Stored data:
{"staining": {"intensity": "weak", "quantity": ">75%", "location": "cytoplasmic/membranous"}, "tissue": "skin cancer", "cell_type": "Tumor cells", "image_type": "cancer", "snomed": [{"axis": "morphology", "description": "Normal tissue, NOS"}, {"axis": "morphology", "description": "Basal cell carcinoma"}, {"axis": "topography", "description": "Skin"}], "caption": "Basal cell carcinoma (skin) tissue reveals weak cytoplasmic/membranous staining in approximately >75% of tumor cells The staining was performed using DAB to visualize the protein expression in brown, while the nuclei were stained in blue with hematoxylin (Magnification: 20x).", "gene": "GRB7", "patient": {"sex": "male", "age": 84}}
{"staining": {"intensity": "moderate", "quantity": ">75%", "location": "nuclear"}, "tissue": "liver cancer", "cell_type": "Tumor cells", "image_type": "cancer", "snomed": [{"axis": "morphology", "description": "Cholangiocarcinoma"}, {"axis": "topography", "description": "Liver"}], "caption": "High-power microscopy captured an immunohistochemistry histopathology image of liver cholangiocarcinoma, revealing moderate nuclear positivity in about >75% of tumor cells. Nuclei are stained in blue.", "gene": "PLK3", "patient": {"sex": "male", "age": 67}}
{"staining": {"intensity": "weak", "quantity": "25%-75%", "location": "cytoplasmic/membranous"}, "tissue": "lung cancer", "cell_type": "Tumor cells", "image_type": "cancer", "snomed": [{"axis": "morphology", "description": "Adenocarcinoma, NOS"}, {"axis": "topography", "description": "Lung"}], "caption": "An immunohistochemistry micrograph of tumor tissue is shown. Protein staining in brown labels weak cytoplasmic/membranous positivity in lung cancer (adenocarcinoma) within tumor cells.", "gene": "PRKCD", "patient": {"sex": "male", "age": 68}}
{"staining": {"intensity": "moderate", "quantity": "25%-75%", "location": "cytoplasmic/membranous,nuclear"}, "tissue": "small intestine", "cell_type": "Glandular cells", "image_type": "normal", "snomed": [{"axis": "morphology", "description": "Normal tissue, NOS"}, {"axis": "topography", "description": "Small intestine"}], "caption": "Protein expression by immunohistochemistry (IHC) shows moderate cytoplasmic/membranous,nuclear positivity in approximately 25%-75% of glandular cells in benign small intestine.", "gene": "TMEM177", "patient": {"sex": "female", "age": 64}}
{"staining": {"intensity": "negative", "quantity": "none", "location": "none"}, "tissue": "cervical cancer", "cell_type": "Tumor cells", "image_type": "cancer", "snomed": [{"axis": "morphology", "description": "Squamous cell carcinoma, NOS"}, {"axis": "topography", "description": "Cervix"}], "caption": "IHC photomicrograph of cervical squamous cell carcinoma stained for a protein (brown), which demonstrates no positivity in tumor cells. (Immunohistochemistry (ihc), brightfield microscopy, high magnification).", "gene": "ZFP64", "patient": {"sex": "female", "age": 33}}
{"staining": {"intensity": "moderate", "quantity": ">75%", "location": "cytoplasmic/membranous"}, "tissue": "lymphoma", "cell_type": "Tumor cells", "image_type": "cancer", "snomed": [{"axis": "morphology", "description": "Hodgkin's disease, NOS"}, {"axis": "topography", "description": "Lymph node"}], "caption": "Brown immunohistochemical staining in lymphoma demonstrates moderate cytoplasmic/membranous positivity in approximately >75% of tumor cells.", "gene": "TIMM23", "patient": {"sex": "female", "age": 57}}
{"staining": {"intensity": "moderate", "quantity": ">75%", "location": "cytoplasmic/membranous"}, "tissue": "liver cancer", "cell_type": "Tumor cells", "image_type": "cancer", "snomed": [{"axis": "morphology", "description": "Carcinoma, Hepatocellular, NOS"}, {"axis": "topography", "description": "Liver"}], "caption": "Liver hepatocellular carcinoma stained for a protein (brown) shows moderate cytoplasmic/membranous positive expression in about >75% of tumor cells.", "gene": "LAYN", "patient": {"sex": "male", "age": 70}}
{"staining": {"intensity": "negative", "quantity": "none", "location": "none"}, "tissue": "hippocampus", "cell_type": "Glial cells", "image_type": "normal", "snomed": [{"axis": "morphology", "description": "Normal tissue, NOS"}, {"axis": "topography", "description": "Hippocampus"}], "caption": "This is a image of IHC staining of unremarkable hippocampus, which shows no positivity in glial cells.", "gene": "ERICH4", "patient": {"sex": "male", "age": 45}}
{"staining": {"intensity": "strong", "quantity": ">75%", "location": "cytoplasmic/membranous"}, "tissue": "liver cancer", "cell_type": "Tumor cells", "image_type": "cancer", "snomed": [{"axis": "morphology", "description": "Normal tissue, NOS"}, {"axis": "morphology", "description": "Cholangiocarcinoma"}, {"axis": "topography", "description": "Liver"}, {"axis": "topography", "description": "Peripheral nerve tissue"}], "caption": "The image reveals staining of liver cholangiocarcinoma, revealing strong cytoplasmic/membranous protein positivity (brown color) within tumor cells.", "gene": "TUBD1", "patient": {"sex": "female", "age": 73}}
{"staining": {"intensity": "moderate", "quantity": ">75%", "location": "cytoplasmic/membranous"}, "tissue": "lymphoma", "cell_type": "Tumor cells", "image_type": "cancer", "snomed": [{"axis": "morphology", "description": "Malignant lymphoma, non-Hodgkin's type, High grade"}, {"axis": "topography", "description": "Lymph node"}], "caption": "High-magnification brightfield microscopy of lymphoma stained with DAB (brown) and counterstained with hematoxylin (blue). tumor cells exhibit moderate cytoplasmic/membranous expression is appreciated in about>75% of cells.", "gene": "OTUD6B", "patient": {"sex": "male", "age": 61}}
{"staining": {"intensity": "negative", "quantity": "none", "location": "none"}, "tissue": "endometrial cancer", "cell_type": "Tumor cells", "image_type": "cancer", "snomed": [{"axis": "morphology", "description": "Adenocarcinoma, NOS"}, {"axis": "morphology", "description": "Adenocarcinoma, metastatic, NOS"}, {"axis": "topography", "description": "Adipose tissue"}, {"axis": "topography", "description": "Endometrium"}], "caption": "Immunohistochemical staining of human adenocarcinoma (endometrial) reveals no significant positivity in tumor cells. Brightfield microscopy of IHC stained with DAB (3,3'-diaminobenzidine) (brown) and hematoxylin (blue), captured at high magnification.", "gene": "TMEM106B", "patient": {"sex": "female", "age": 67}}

▶ Problem to work on: A complete, exact transcription of the data above is the required answer.

▶ Expected answer:
{"staining": {"intensity": "weak", "quantity": ">75%", "location": "cytoplasmic/membranous"}, "tissue": "skin cancer", "cell_type": "Tumor cells", "image_type": "cancer", "snomed": [{"axis": "morphology", "description": "Normal tissue, NOS"}, {"axis": "morphology", "description": "Basal cell carcinoma"}, {"axis": "topography", "description": "Skin"}], "caption": "Basal cell carcinoma (skin) tissue reveals weak cytoplasmic/membranous staining in approximately >75% of tumor cells The staining was performed using DAB to visualize the protein expression in brown, while the nuclei were stained in blue with hematoxylin (Magnification: 20x).", "gene": "GRB7", "patient": {"sex": "male", "age": 84}}
{"staining": {"intensity": "moderate", "quantity": ">75%", "location": "nuclear"}, "tissue": "liver cancer", "cell_type": "Tumor cells", "image_type": "cancer", "snomed": [{"axis": "morphology", "description": "Cholangiocarcinoma"}, {"axis": "topography", "description": "Liver"}], "caption": "High-power microscopy captured an immunohistochemistry histopathology image of liver cholangiocarcinoma, revealing moderate nuclear positivity in about >75% of tumor cells. Nuclei are stained in blue.", "gene": "PLK3", "patient": {"sex": "male", "age": 67}}
{"staining": {"intensity": "weak", "quantity": "25%-75%", "location": "cytoplasmic/membranous"}, "tissue": "lung cancer", "cell_type": "Tumor cells", "image_type": "cancer", "snomed": [{"axis": "morphology", "description": "Adenocarcinoma, NOS"}, {"axis": "topography", "description": "Lung"}], "caption": "An immunohistochemistry micrograph of tumor tissue is shown. Protein staining in brown labels weak cytoplasmic/membranous positivity in lung cancer (adenocarcinoma) within tumor cells.", "gene": "PRKCD", "patient": {"sex": "male", "age": 68}}
{"staining": {"intensity": "moderate", "quantity": "25%-75%", "location": "cytoplasmic/membranous,nuclear"}, "tissue": "small intestine", "cell_type": "Glandular cells", "image_type": "normal", "snomed": [{"axis": "morphology", "description": "Normal tissue, NOS"}, {"axis": "topography", "description": "Small intestine"}], "caption": "Protein expression by immunohistochemistry (IHC) shows moderate cytoplasmic/membranous,nuclear positivity in approximately 25%-75% of glandular cells in benign small intestine.", "gene": "TMEM177", "patient": {"sex": "female", "age": 64}}
{"staining": {"intensity": "negative", "quantity": "none", "location": "none"}, "tissue": "cervical cancer", "cell_type": "Tumor cells", "image_type": "cancer", "snomed": [{"axis": "morphology", "description": "Squamous cell carcinoma, NOS"}, {"axis": "topography", "description": "Cervix"}], "caption": "IHC photomicrograph of cervical squamous cell carcinoma stained for a protein (brown), which demonstrates no positivity in tumor cells. (Immunohistochemistry (ihc), brightfield microscopy, high magnification).", "gene": "ZFP64", "patient": {"sex": "female", "age": 33}}
{"staining": {"intensity": "moderate", "quantity": ">75%", "location": "cytoplasmic/membranous"}, "tissue": "lymphoma", "cell_type": "Tumor cells", "image_type": "cancer", "snomed": [{"axis": "morphology", "description": "Hodgkin's disease, NOS"}, {"axis": "topography", "description": "Lymph node"}], "caption": "Brown immunohistochemical staining in lymphoma demonstrates moderate cytoplasmic/membranous positivity in approximately >75% of tumor cells.", "gene": "TIMM23", "patient": {"sex": "female", "age": 57}}
{"staining": {"intensity": "moderate", "quantity": ">75%", "location": "cytoplasmic/membranous"}, "tissue": "liver cancer", "cell_type": "Tumor cells", "image_type": "cancer", "snomed": [{"axis": "morphology", "description": "Carcinoma, Hepatocellular, NOS"}, {"axis": "topography", "description": "Liver"}], "caption": "Liver hepatocellular carcinoma stained for a protein (brown) shows moderate cytoplasmic/membranous positive expression in about >75% of tumor cells.", "gene": "LAYN", "patient": {"sex": "male", "age": 70}}
{"staining": {"intensity": "negative", "quantity": "none", "location": "none"}, "tissue": "hippocampus", "cell_type": "Glial cells", "image_type": "normal", "snomed": [{"axis": "morphology", "description": "Normal tissue, NOS"}, {"axis": "topography", "description": "Hippocampus"}], "caption": "This is a image of IHC staining of unremarkable hippocampus, which shows no positivity in glial cells.", "gene": "ERICH4", "patient": {"sex": "male", "age": 45}}
{"staining": {"intensity": "strong", "quantity": ">75%", "location": "cytoplasmic/membranous"}, "tissue": "liver cancer", "cell_type": "Tumor cells", "image_type": "cancer", "snomed": [{"axis": "morphology", "description": "Normal tissue, NOS"}, {"axis": "morphology", "description": "Cholangiocarcinoma"}, {"axis": "topography", "description": "Liver"}, {"axis": "topography", "description": "Peripheral nerve tissue"}], "caption": "The image reveals staining of liver cholangiocarcinoma, revealing strong cytoplasmic/membranous protein positivity (brown color) within tumor cells.", "gene": "TUBD1", "patient": {"sex": "female", "age": 73}}
{"staining": {"intensity": "moderate", "quantity": ">75%", "location": "cytoplasmic/membranous"}, "tissue": "lymphoma", "cell_type": "Tumor cells", "image_type": "cancer", "snomed": [{"axis": "morphology", "description": "Malignant lymphoma, non-Hodgkin's type, High grade"}, {"axis": "topography", "description": "Lymph node"}], "caption": "High-magnification brightfield microscopy of lymphoma stained with DAB (brown) and counterstained with hematoxylin (blue). tumor cells exhibit moderate cytoplasmic/membranous expression is appreciated in about>75% of cells.", "gene": "OTUD6B", "patient": {"sex": "male", "age": 61}}
{"staining": {"intensity": "negative", "quantity": "none", "location": "none"}, "tissue": "endometrial cancer", "cell_type": "Tumor cells", "image_type": "cancer", "snomed": [{"axis": "morphology", "description": "Adenocarcinoma, NOS"}, {"axis": "morphology", "description": "Adenocarcinoma, metastatic, NOS"}, {"axis": "topography", "description": "Adipose tissue"}, {"axis": "topography", "description": "Endometrium"}], "caption": "Immunohistochemical staining of human adenocarcinoma (endometrial) reveals no significant positivity in tumor cells. Brightfield microscopy of IHC stained with DAB (3,3'-diaminobenzidine) (brown) and hematoxylin (blue), captured at high magnification.", "gene": "TMEM106B", "patient": {"sex": "female", "age": 67}}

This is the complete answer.